Surfactant Assisted Separation Spectrophotometric Procedure for the Trace Analysis of Copper (II) in Drug and Water Samples Using a Heterocyclic Pyridyl Azo Dye
Magda A Akl*, Magdy M Bekheit and Qasim Mezban Salih
Chemistry Department, Mansoura University, Mansoura, Egypt
- *Corresponding Author:
- Magda A Akl
Professor of Analytical Chemistry
Chemistry Department, Mansoura University
Mansoura, Dakahlia Governorate 35516, Egypt
E-mail: [email protected]
Received Date: July 10, 2015 Accepted Date: September 28, 2015 Published Date: September 30, 2015
Citation: Akl MA, Bekheit MM, Salih QM (2015) Surfactant Assisted Separation-Spectrophotometric Procedure for the Trace Analysis of Copper (II) in Drug and Water Samples Using a Heterocyclic Pyridyl Azo Dye. Pharm Anal Acta 6:421. doi: 10.4172/21532435.1000421
Copyright: © 2015 Akl MA, et al. This is an open-access article distributed under the terms of the Creative Commons Attribution License, which permits unrestricted use, distribution, and reproduction in any medium, provided the original author and source are credited.

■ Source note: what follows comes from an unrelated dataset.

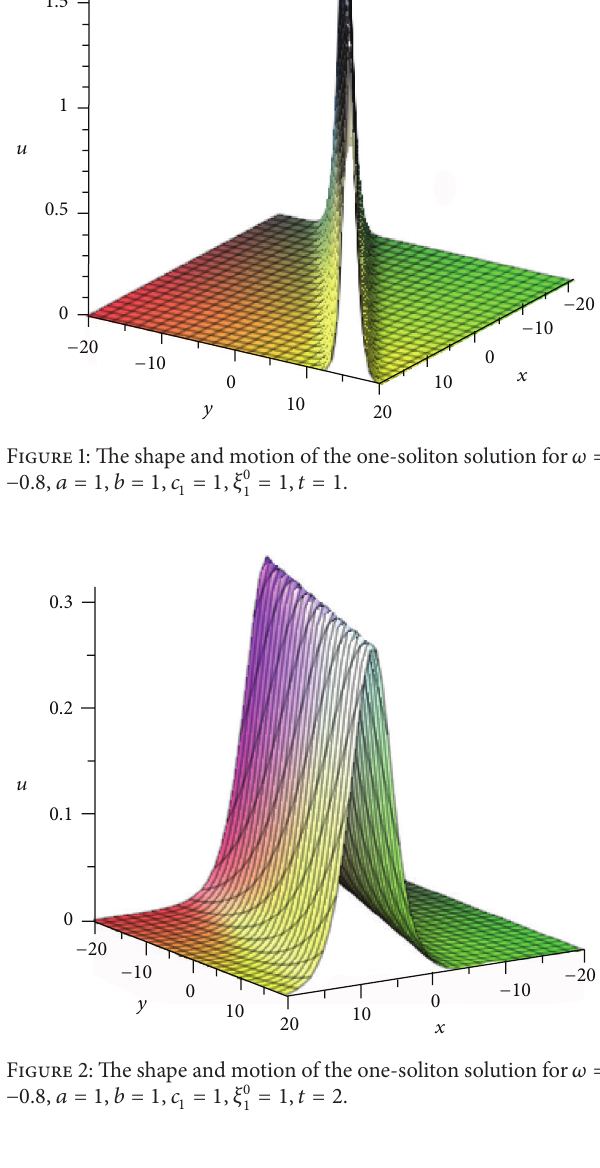
= 1 , 𝜉 0 = 1 , 𝑡 = 2 . 1 1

4-(2-pyridyl-Azo) resorcinol mono sodium mono hydrate (NaPAR), a heterocyclic azo dye, was investigated for the flotation of copper (II). The metal ion forms a faint red complex with NaPAR in aqueous solution. An intense clear red layer was formed in the scum, after flotation, by adding an oleic acid (HOL) surfactant. The composition of the float is 1:2 (Cu(II): NaPAR). A highly selective and sensitive spectrophotometric procedure was proposed for the determination of micro-amounts of Cu(II) as its floated complex in the pH range 3.0-5.0. Beer’s law was obeyed up to 5x10-5 mol l-1. The Interferences from various foreign ions were avoided by adding excess NaPAR. The molar absorptivities of Cu-NaPAR and Cu-NaPAR-HOL systems are 5.3×104 and 6.1×105 mol-1cm-1 for the colored complexes in the aqueous and scum layers, respectively. The Cu-NaPAR complexes formed in aqueous solution and in the HOL were characterized by infrared spectral studies. The method was successfully applied to the analysis of Cu(II) in water and drug samples with a recovery >95% and a RSD <1.5%. The separation mechanism is explained.